Background and Information
- The Khayrallah Center has been digitizing Arabic language newspapers (rendering print and microfilm into image and PDF files) published in the US between 1894 and 1960. At this point our collection spans 39 collections, with nearly 300,000 pages. We continue to add to our collection daily from newspapers around the world, including Arabic language newspapers from the US, Argentina and Brazil. We expect to collect over one million pages over the next three years.
- Unlike Latin-based script, and with rare exceptions, Arabic archival material has not been readily searchable because of a lack of sufficiently accurate OCR (Optical Character Recognition). In the past few years a few universities have been working on developing this capability. Several years ago, the Khayrallah Center also began developing a program to provide a fully searchable database of Arabic language digitized newspapers.

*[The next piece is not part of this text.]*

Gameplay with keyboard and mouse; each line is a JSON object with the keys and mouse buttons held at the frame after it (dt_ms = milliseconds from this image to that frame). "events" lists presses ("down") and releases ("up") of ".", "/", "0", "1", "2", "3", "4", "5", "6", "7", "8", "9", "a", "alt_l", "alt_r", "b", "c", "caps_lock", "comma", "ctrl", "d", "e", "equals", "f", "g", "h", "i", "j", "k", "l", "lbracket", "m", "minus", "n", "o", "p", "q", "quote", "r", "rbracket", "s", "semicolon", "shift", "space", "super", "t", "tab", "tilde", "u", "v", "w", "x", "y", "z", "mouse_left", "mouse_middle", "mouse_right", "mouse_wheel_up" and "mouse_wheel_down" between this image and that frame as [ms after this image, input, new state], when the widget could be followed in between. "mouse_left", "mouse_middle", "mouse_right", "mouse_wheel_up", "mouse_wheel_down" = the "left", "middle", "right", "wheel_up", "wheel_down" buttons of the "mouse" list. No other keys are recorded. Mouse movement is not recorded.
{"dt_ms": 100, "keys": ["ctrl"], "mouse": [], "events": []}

We initially published a beta-test version of the site, and with your comments and feedback we are now pleased to announce our official program is ready!
- During the beta stage in the development of the project we achieved the following:
- 75% – 93% accuracy in rendering Arabic text from images (this varies per the quality of the original image)
- We developed a system that remaps the recognized text onto a PDF file making that file searchable in Arabic.
- We developed a search engine to allow users to search in Arabic throughout this database.
We initially released a public beta version of this program with a limited dataset of 1,100 pages. Thanks to your comments, user experience, and suggestions, we have been able to create an official version of the database with thousands more uploads and detailed features.
These features include:
- More advanced search functionalities that allow the user to specify date range, place of publication, specific publication, as well as Boolean features (“and” “or” searches).
- Pagination: early in the project, all results, even if they are in the hundreds of individual pages, were displayed on the same search result page. Now we display 10 results per page and allow users to scroll to “Next page”
- Initially, when you clicked on “View” the single page was displayed. Now we display the page itself, and a ribbon at the bottom of the screen with all the pages from the same issue as the singular page.
- Natural Language Processing: To enhance OCR accuracy we added another stage to process the output text to “spell check” and correct mis-recognized characters
- Better mapping of text onto PDF: When searching inside the page in the PDF viewer, at times the word(s) you searched for were not highlighted but rather the ones next to them. We corrected that by improving the mapping accuracy.
- At this point the rendered text appeared to be dropping spaces between many words when remapped onto the PDF file. So, الحفلة السورية was sometimes rendered الحفلةالسورية. This obviously affected searching within the PDF file. We corrected that problem.
We hope that you will find this tool useful in your work, and we look forward to your feedback. Please keep in mind that, even now this is a work in progress, and will greatly benefit from your experience and advice.